31 Ağustos 2019 Cumartesi

Kusuyorum can havliyle

Resmedilmedi hiç bu ağrı
Sanki dünyayı doğuruyor
Ve senin etrafında döndürüyorum
çarpışmalardan habersiz

Ne yazık ki düşüyor elim
İçi boş bütün tuvallerin
Canavarın midesinde kayboluyor
Kavruluyor kendini unutup
Büyüyor hatıralarımda: her zamanın
sonunda, ben kendime bir ağla çevrili
               boğuluyor engin sularda

Bir alageyiğin boynuzunu ayırıp 
ellerime koydular rüyalarımda, neden?
Bir kırılgan midye kabuğuydum 
korkarak geldim yanınıza.

Boşa değil, boşa değil bu sancılar
İyi olanım en kötüsünden,
beyaz sıvalı mezarlardan farksız
—Soğumaktayım
Taş parçasıyım baş ucunda dikili.

Tok bir gürültüyle hatırlar ağaçlar yağmuru
Aşina olmadığımız duygular bizi ürpertir,
Susamış gölgeye dönüşeceğim zamanı gelince
O zamana kadar sessiz kum taneleri gibi hareket
edeceğim geceleri: geçmişimden kaçıp, 
                               geçmişimden kaçıp

Ürper şimdi ey gökkubbe, ey yeryüzü, 
ey cüceler dev zanneden kendini!
Kirinizden görünmüyor ruhunuzun fakirliği!
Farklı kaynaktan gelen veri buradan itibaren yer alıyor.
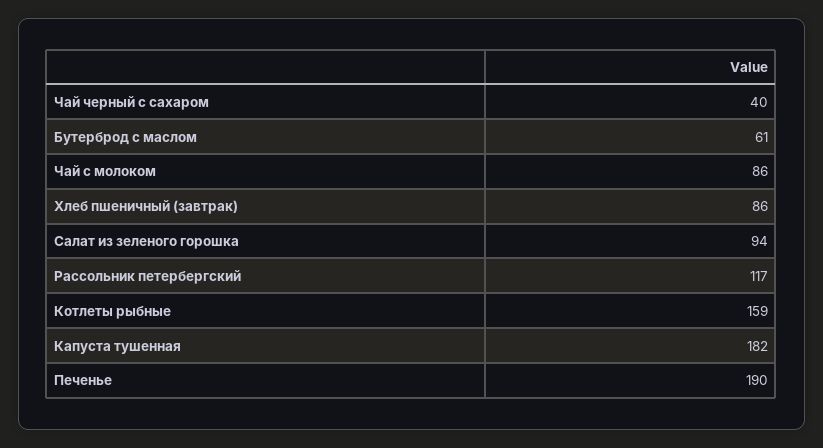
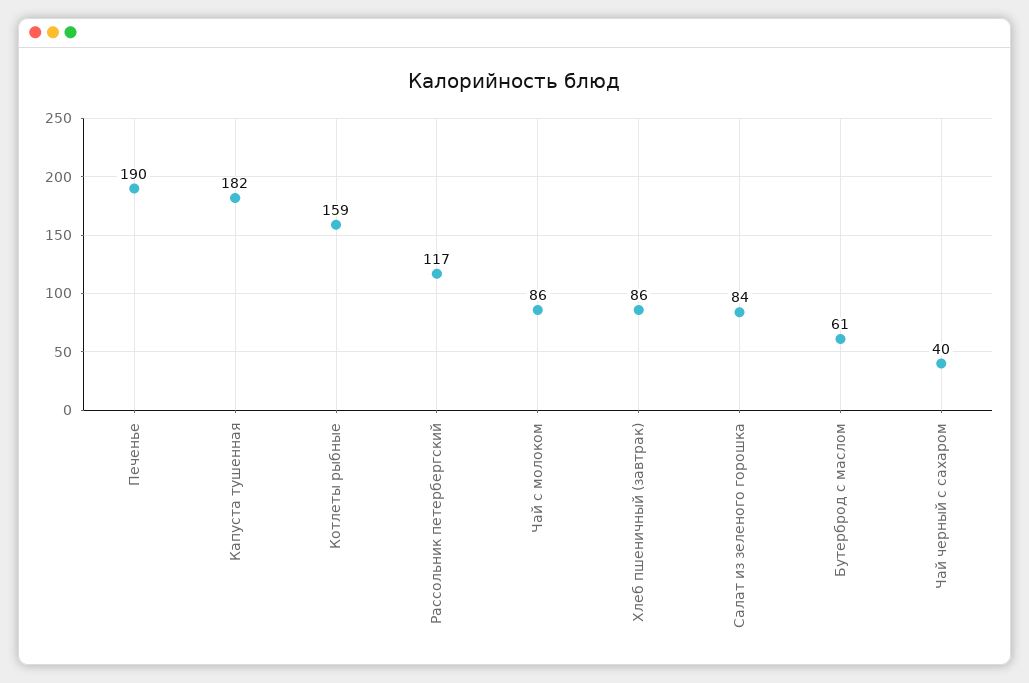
Салат из зеленого горошка: 94 -> 84

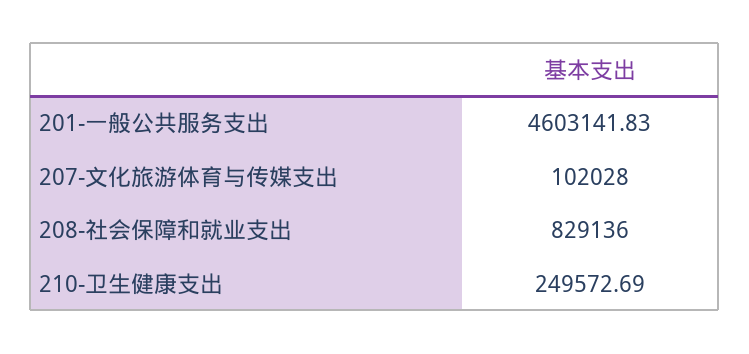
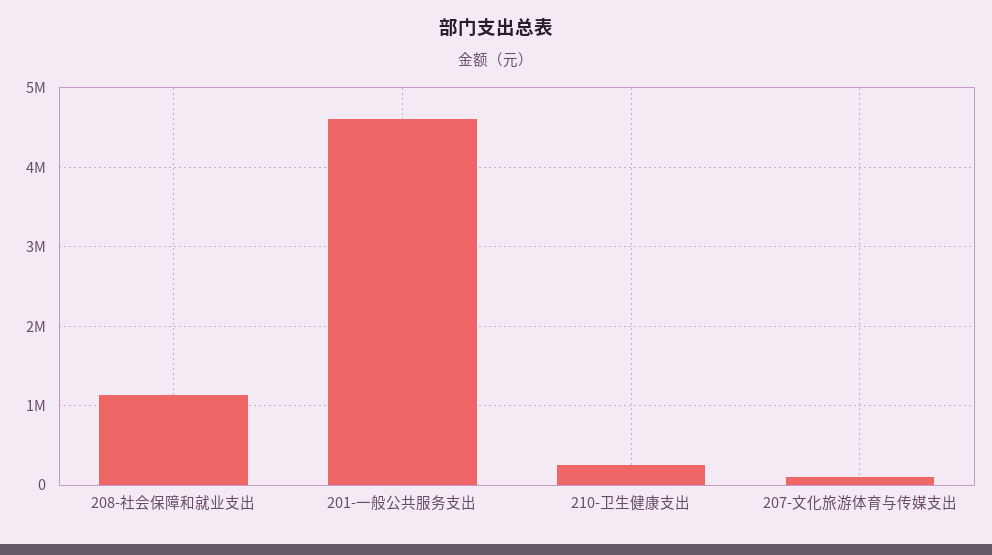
208-社会保障和就业支出: 829136 -> 1100000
Bir uğultuyla hatırladım her şeyi:
Yeni doğmuş ulu atmaca gibi
yine yemeliyim solucanları 
ve öğrenmeli yine uçmayı.
Tüyü bitmeli üstümde varoluşun.

Bulut pelerinim, gizlemiyor artık
Yükseklerden kelimeler seçtim,
Çünkü ağır olmalıydı düşüşleri
Bir uğultu dedim,
sesleri doğurdum: —Lilith,
                                  Lilith;
                                  Bu benim doğumum!

Baştan yarattım kendimi
Yarınlar senin evin biliyorum!
Öldürmeli karımdan çıkan beni 
Yoksa idrak etmeli artık:
Aşina olmadıkları duygular bunlar,
En içimdeyken, nereden bilebilirdim kim olduğunu!
                          nereden bilebilirdim doğumunda
                          beni yaratacağını.